[England in America, 1580-1652 by Lyon Gardiner Tyler]@TWC D-Link bookEngland in America, 1580-1652 CHAPTER IX 5/13
Their meetings were broken up by mobs, and worshippers were subjected to insults.[6] Holland at that time was the only country enlightened enough to open its doors to all religions professing Jesus Christ; and as early as 1593 a Separatist congregation, which had come into existence at London, took refuge at Amsterdam, and they were followed by many other persons persecuted under the laws of Queen Elizabeth.
When she died, in 1603, there were hopes at first of a milder policy from King James, but they were speedily dispelled, and at a conference of Puritans and High Churchmen at Hampton Court in 1604 the king warned dissenters, "I will make them conform or I will harry them out of this land, or else worse"; and he was as good as his word.[7] Several congregations of Separatists were located in the northeastern part of England, in some towns and villages in Nottinghamshire, Lincolnshire, and Yorkshire.
One held meetings, under Rev.John Smith, a Cambridge graduate, at Gainsborough, and another, under Richard Clifton as pastor and John Robinson as teacher, at the small village of Scrooby.

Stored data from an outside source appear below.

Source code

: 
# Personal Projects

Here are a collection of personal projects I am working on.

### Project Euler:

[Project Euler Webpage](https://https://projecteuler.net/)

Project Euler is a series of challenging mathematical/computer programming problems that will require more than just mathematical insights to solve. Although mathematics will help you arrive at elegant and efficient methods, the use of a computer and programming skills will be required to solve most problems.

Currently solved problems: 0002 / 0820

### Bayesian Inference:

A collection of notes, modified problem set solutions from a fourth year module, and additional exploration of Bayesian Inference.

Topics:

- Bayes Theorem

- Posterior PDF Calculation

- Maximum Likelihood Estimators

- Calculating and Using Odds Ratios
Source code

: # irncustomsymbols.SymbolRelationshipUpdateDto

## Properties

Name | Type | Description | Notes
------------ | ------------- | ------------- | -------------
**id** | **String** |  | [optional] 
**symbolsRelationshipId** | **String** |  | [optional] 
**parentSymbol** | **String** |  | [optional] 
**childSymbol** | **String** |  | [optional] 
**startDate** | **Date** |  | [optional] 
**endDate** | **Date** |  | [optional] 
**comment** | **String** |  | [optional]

Persecuted by the king's officers, these congregations began to consider the advisability of joining their brethren in Holland.
That of Gainsborough was the first to emigrate, and, following the example of the London church, it settled at Amsterdam. In the second, or Scrooby, congregation, destined to furnish the "Pilgrim Fathers" of New England,[8] three men were conspicuous as leaders.